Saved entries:
# # #

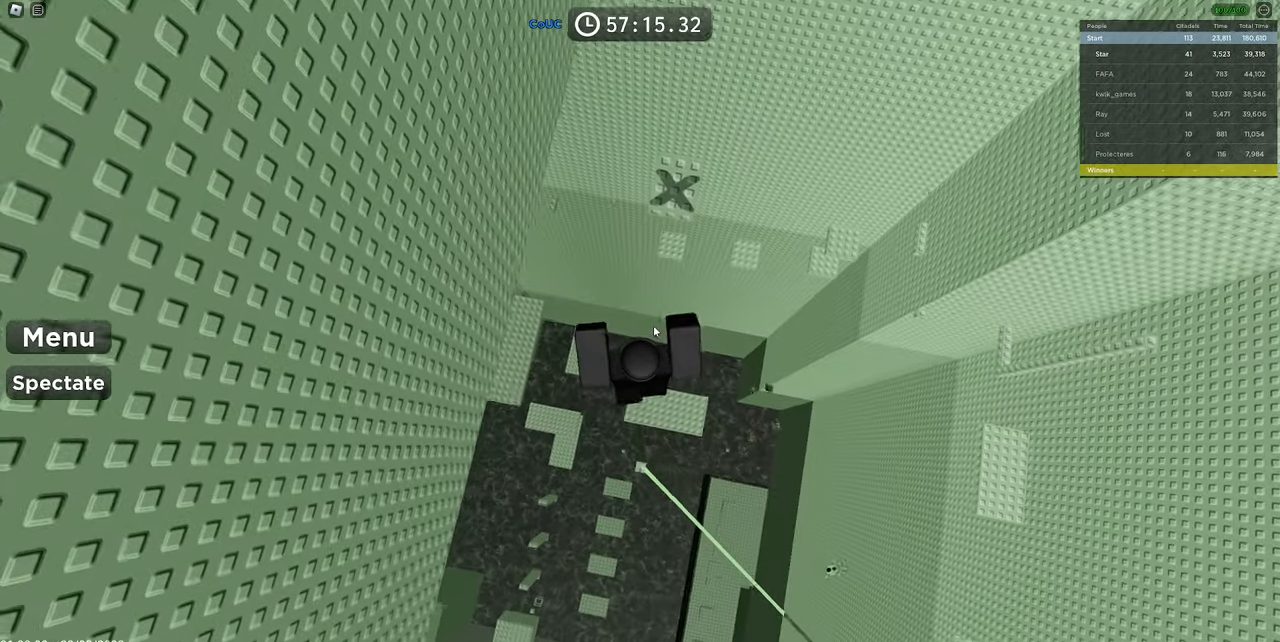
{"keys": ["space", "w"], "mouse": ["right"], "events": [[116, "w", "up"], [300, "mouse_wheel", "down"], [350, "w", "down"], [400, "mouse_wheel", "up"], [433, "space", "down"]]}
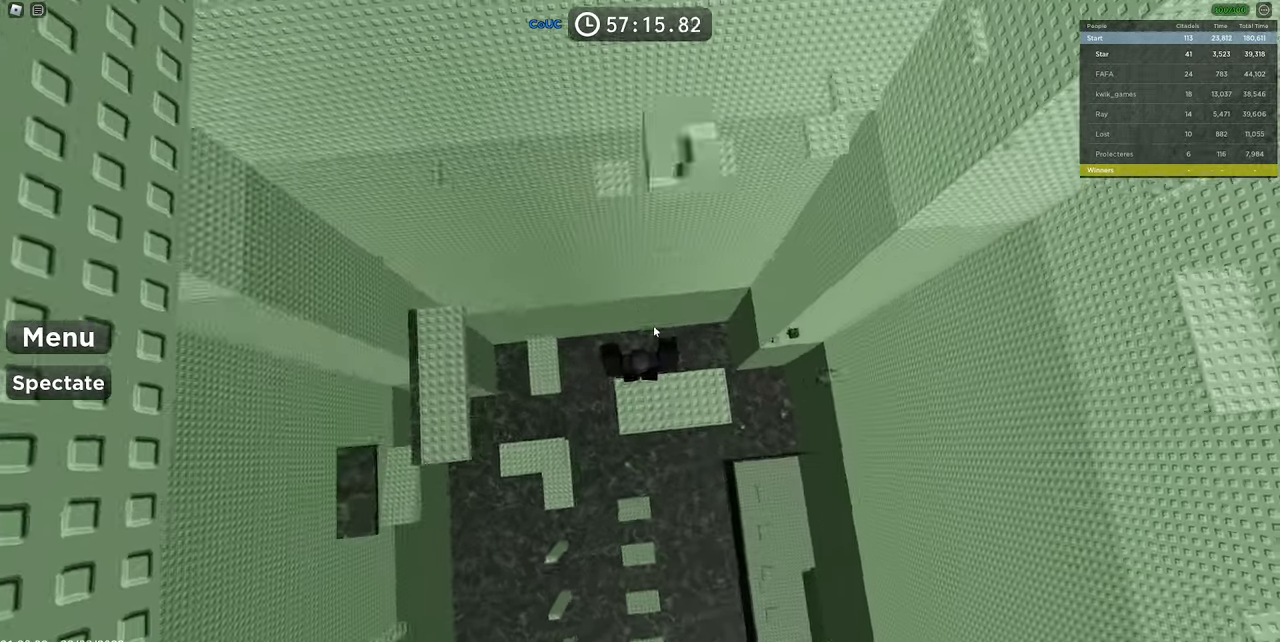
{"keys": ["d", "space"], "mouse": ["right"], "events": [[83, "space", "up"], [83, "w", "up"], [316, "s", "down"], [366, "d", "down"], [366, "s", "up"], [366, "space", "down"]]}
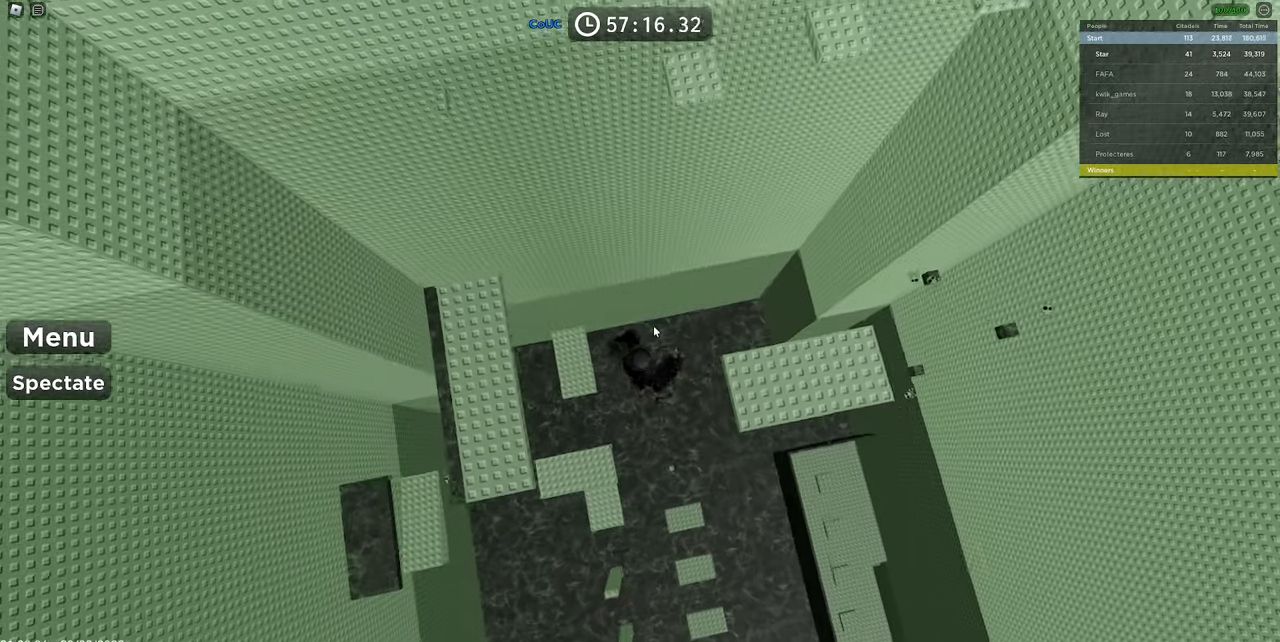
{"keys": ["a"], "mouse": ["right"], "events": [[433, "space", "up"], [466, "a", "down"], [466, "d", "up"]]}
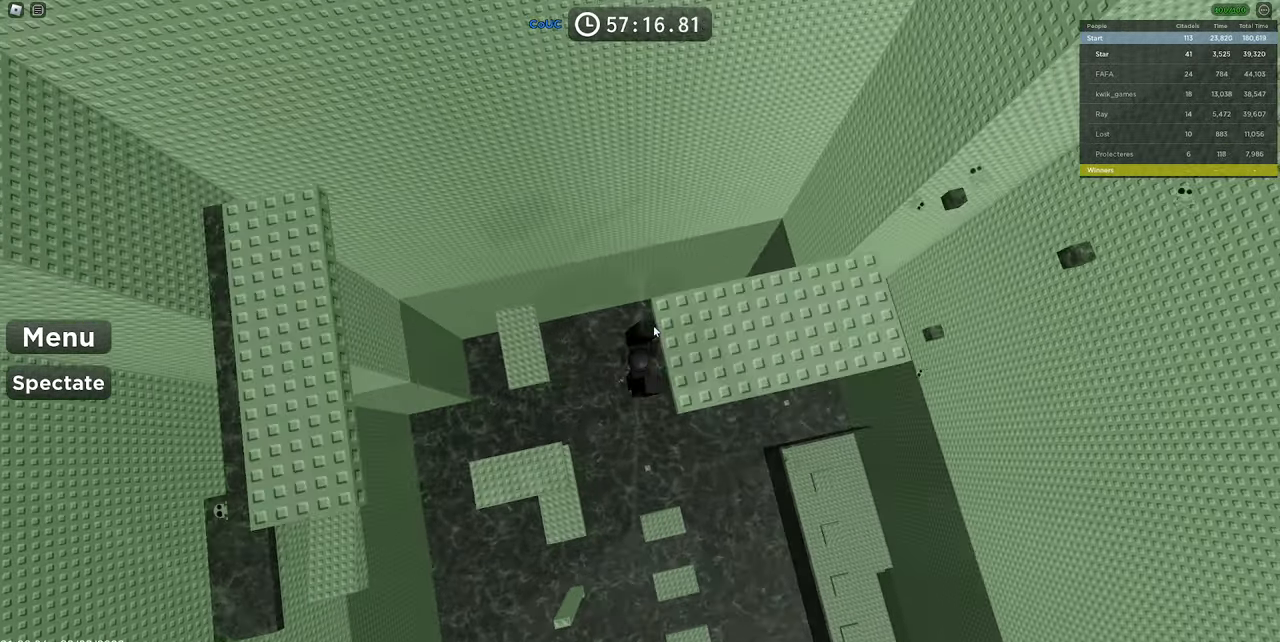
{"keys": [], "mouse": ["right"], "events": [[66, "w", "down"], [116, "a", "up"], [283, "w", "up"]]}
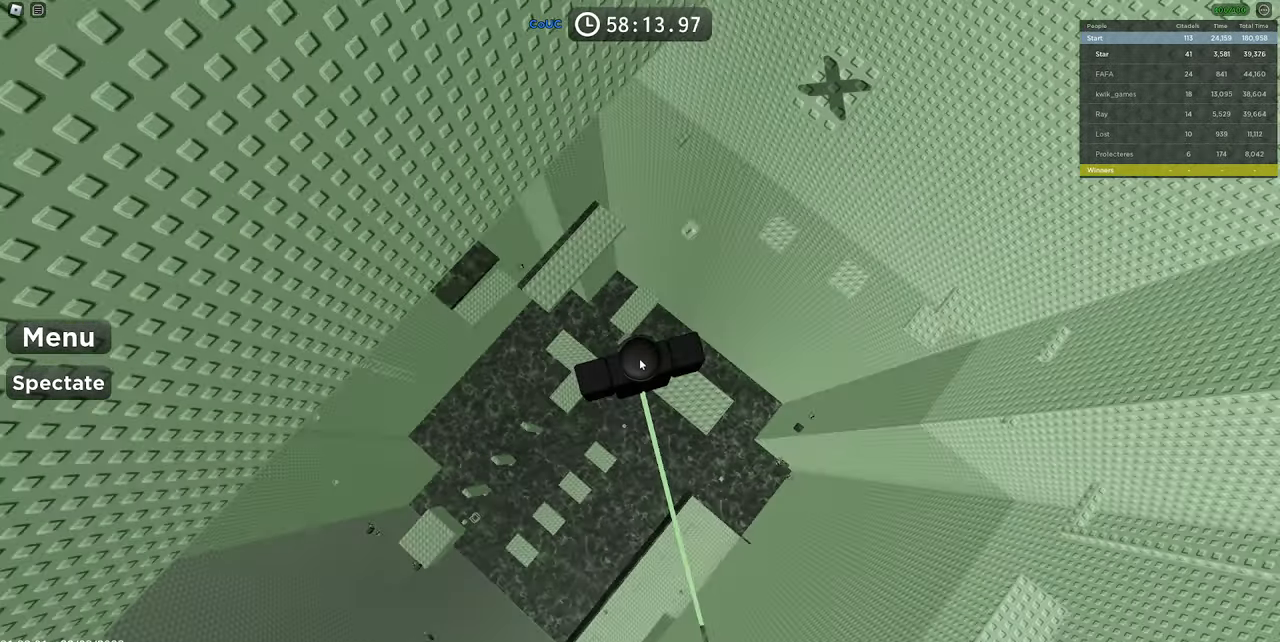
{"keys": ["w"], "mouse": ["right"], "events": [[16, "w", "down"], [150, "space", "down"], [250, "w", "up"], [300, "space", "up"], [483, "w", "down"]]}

# # #

[Task to carry out]: Print all records verbatim, excluding pictures.

[Output of the exercise]:
{"keys": ["space", "w"], "mouse": ["right"], "events": [[116, "w", "up"], [300, "mouse_wheel", "down"], [350, "w", "down"], [400, "mouse_wheel", "up"], [433, "space", "down"]]}
{"keys": ["d", "space"], "mouse": ["right"], "events": [[83, "space", "up"], [83, "w", "up"], [316, "s", "down"], [366, "d", "down"], [366, "s", "up"], [366, "space", "down"]]}
{"keys": ["a"], "mouse": ["right"], "events": [[433, "space", "up"], [466, "a", "down"], [466, "d", "up"]]}
{"keys": [], "mouse": ["right"], "events": [[66, "w", "down"], [116, "a", "up"], [283, "w", "up"]]}
{"keys": ["w"], "mouse": ["right"], "events": [[16, "w", "down"], [150, "space", "down"], [250, "w", "up"], [300, "space", "up"], [483, "w", "down"]]}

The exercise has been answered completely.